● Dataset section:
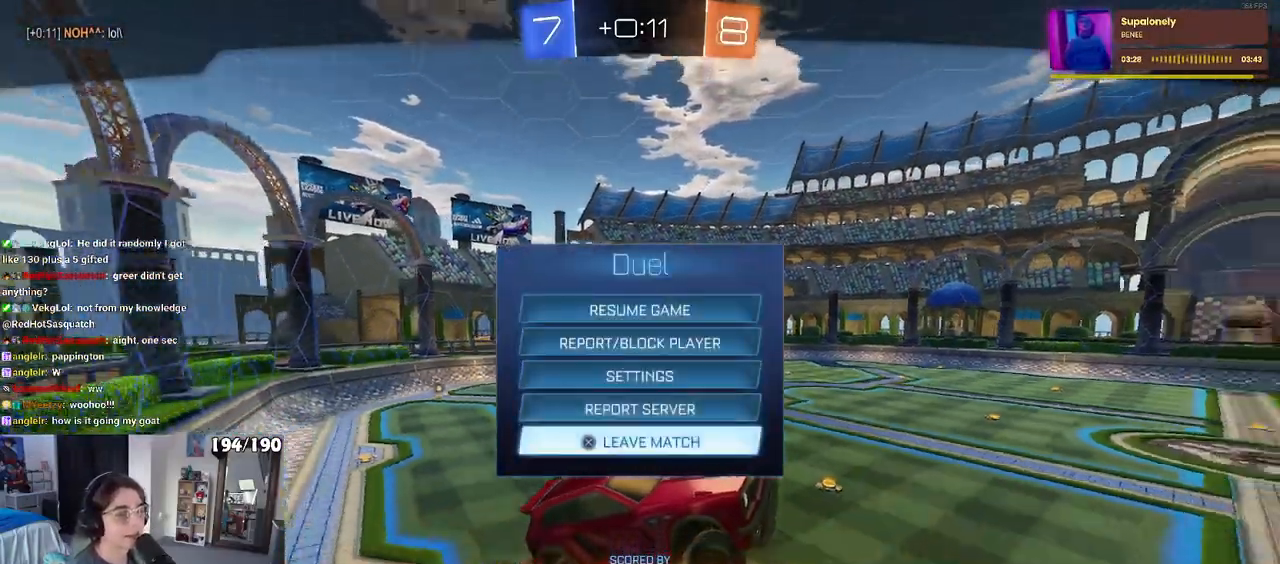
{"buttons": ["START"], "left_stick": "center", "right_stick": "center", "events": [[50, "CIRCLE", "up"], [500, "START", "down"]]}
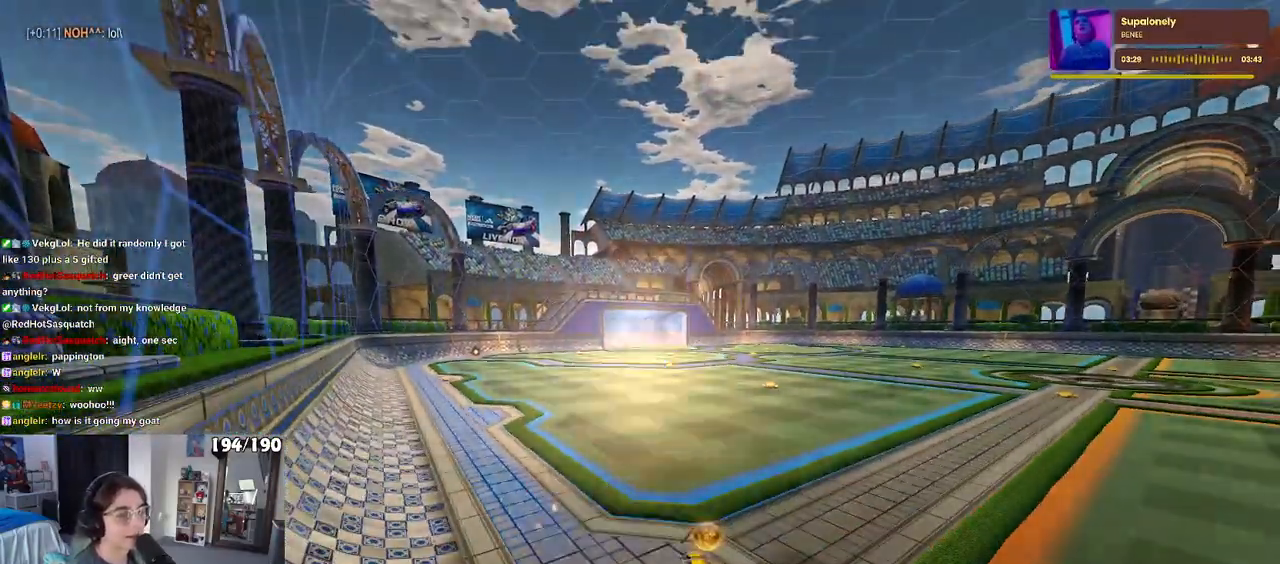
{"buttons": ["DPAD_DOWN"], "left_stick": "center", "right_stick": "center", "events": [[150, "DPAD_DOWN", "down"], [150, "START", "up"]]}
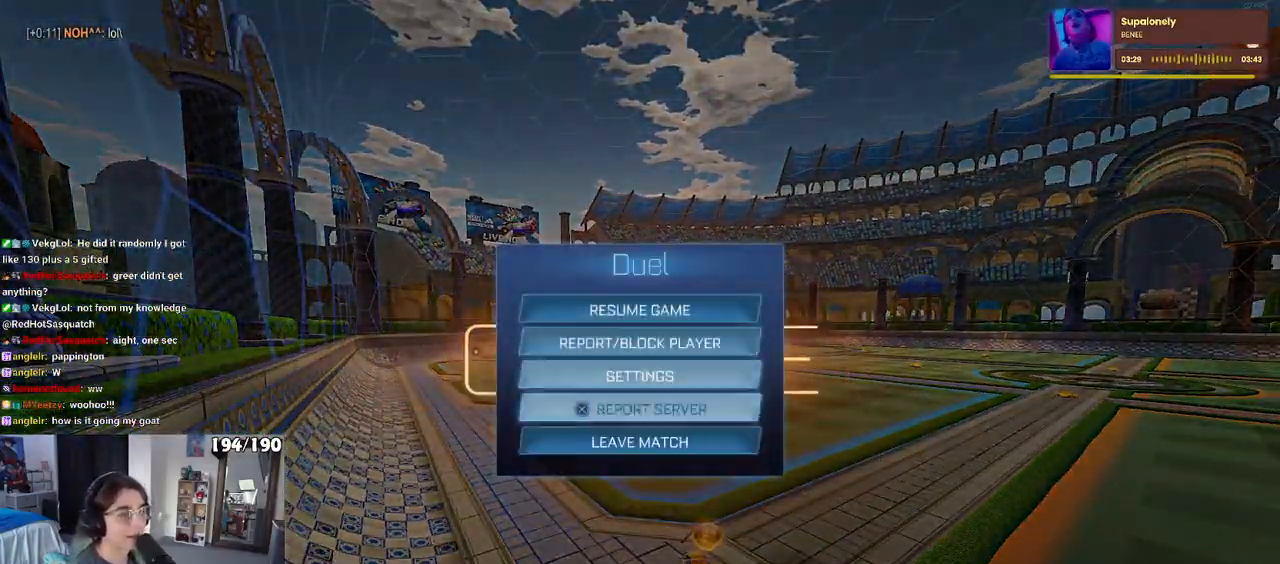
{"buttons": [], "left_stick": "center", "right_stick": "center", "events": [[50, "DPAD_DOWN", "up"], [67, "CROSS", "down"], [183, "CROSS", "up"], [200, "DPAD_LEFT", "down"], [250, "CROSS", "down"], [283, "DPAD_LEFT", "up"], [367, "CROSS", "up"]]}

● Exercise description: Pull out each line of the listing that holds the string "START".

● Expected answer:
{"buttons": ["START"], "left_stick": "center", "right_stick": "center", "events": [[50, "CIRCLE", "up"], [500, "START", "down"]]}
{"buttons": ["DPAD_DOWN"], "left_stick": "center", "right_stick": "center", "events": [[150, "DPAD_DOWN", "down"], [150, "START", "up"]]}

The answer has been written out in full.